[Activity]:
Reproduce word for word the lines starting with the one that contains "12. And it came" and going on through the one that contains "with dung that".

-- Input data follows --

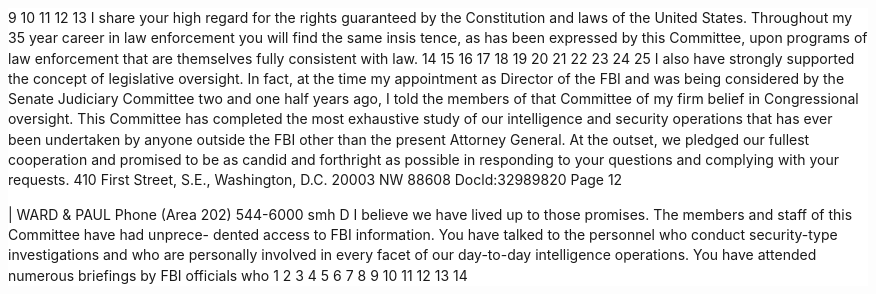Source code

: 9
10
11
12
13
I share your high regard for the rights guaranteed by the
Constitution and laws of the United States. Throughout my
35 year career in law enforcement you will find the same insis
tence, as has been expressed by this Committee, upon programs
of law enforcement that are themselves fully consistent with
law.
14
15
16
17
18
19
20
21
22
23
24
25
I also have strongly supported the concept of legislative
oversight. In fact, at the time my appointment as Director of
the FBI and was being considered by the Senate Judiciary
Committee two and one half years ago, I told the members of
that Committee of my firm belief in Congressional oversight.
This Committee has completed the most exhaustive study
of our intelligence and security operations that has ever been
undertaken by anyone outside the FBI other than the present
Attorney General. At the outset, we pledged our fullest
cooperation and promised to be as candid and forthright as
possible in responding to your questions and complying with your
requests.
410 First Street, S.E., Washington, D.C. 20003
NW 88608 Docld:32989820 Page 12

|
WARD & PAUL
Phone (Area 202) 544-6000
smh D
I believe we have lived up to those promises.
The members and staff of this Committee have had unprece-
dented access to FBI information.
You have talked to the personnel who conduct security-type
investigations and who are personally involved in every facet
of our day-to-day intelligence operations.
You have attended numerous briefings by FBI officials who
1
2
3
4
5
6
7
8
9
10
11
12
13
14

-- Input data concluded --
-- Input data follows --

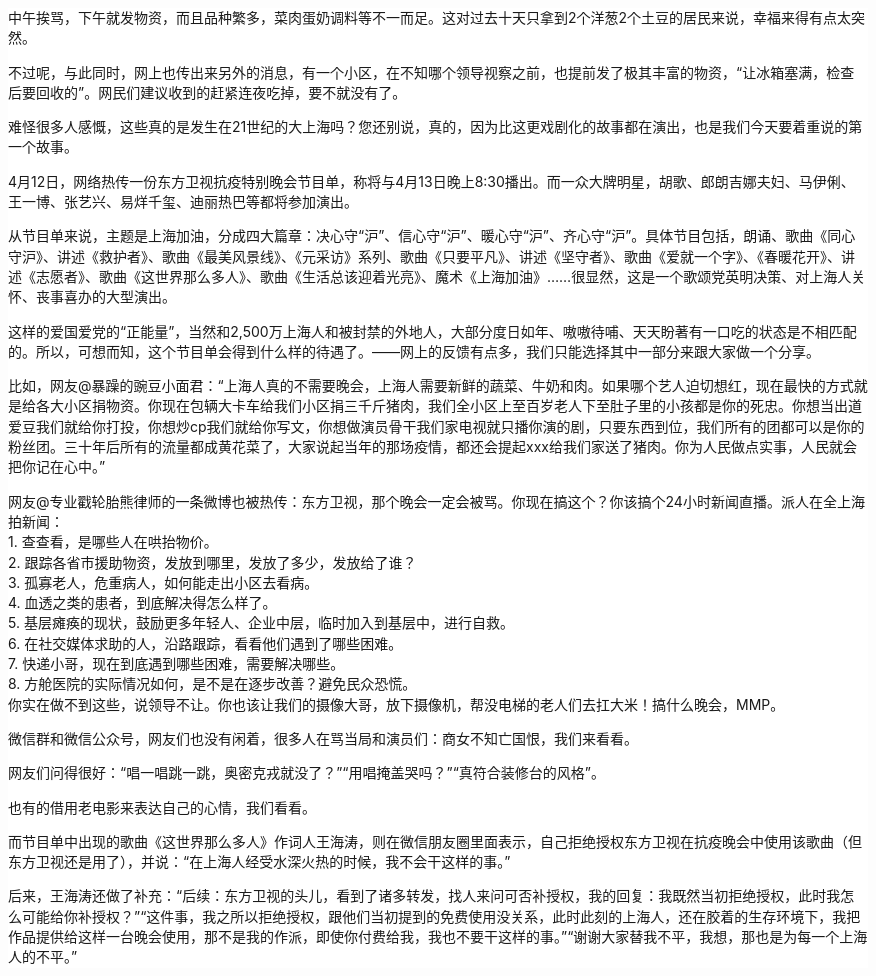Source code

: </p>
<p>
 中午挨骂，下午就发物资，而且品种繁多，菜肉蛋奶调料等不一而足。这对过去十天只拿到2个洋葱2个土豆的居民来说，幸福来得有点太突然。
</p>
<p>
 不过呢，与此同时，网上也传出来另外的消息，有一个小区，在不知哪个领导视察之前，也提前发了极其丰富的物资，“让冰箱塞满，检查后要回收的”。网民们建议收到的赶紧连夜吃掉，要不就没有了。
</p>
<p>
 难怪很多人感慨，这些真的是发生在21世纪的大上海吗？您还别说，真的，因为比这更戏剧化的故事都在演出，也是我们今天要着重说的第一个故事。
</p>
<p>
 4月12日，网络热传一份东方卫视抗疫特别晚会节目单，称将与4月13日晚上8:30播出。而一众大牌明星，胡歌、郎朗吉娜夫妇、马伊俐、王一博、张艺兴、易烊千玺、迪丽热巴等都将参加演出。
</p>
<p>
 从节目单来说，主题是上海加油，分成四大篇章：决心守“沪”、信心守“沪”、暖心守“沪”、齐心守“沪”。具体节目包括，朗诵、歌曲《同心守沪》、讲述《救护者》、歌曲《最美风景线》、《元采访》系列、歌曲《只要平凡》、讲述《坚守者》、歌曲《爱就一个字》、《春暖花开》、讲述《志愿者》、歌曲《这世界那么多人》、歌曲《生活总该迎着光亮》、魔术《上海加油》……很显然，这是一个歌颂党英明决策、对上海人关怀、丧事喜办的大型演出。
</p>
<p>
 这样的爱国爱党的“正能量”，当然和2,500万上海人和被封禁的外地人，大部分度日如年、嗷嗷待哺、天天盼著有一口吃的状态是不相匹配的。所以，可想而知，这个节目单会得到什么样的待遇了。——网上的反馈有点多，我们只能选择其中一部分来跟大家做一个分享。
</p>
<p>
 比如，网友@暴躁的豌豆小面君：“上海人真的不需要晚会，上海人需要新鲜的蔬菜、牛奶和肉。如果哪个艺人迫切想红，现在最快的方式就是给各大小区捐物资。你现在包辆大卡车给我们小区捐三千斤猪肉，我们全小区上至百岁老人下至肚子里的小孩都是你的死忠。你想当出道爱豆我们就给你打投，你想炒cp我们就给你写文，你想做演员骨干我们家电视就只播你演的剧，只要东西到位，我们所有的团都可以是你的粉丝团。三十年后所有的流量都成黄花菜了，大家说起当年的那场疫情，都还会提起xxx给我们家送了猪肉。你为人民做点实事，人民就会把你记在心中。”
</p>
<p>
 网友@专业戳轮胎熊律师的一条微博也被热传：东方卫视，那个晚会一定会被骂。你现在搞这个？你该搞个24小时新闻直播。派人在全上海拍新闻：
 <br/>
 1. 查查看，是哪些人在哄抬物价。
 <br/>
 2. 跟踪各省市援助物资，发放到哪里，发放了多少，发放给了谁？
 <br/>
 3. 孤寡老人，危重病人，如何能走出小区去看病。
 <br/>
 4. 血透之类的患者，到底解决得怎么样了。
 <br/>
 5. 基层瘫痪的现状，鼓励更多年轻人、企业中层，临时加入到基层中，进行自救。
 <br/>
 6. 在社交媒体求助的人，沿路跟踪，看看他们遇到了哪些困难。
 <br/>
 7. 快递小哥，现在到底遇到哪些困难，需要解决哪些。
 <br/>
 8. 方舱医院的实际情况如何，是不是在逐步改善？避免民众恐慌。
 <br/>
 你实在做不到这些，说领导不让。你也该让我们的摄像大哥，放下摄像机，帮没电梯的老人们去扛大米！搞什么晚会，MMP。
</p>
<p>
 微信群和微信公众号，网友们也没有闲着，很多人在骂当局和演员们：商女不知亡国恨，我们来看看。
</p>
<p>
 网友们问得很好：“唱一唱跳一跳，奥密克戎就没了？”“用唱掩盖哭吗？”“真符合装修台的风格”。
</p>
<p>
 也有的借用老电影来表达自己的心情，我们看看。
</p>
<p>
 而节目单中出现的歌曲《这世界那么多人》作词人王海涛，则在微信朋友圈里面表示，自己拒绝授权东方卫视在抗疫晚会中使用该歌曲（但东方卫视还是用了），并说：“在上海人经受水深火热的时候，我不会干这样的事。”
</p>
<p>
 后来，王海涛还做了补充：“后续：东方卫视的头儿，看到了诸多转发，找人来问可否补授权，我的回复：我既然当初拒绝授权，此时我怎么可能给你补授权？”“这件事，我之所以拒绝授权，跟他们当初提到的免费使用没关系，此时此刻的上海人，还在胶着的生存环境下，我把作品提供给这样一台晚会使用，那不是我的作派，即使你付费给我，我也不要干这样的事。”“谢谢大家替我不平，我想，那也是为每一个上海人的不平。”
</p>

-- Input data concluded --
-- Input data follows --

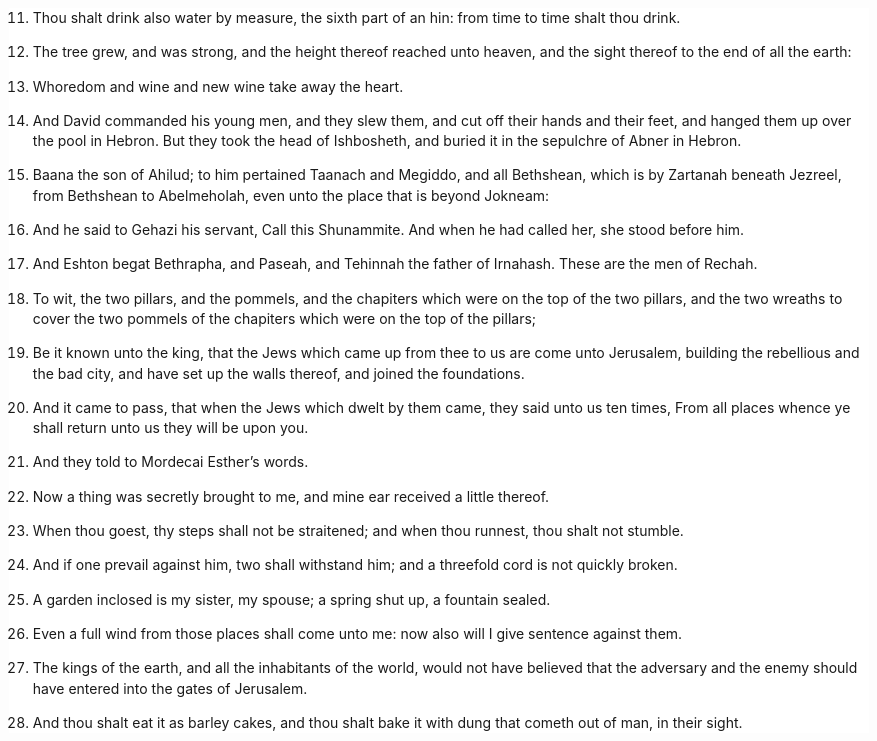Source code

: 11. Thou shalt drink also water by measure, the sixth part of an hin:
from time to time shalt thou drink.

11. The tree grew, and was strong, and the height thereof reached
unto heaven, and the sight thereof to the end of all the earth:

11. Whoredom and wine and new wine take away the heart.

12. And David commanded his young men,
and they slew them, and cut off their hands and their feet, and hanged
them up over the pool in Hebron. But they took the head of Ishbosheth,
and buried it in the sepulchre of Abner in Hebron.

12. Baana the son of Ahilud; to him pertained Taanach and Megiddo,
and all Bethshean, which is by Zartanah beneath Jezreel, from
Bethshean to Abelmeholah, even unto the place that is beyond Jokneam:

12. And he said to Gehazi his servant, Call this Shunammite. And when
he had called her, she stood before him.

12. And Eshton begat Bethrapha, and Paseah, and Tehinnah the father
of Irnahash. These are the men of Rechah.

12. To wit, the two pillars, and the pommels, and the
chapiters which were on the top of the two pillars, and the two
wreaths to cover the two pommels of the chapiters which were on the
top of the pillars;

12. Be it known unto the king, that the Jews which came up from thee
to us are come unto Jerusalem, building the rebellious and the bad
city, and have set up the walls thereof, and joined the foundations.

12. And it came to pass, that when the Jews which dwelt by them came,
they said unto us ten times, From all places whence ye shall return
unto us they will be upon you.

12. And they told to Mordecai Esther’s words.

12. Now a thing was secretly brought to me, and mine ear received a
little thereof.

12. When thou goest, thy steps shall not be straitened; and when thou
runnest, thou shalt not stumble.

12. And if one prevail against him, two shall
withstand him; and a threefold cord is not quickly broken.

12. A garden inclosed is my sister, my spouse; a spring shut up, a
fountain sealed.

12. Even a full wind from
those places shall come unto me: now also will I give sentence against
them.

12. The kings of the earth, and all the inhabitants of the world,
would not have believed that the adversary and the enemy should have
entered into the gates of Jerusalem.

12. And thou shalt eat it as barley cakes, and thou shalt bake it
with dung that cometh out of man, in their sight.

-- Input data concluded --

[Response below]:
12. And it came to pass, that when the Jews which dwelt by them came,
they said unto us ten times, From all places whence ye shall return
unto us they will be upon you.

12. And they told to Mordecai Esther’s words.

12. Now a thing was secretly brought to me, and mine ear received a
little thereof.

12. When thou goest, thy steps shall not be straitened; and when thou
runnest, thou shalt not stumble.

12. And if one prevail against him, two shall
withstand him; and a threefold cord is not quickly broken.

12. A garden inclosed is my sister, my spouse; a spring shut up, a
fountain sealed.

12. Even a full wind from
those places shall come unto me: now also will I give sentence against
them.

12. The kings of the earth, and all the inhabitants of the world,
would not have believed that the adversary and the enemy should have
entered into the gates of Jerusalem.

12. And thou shalt eat it as barley cakes, and thou shalt bake it
with dung that cometh out of man, in their sight.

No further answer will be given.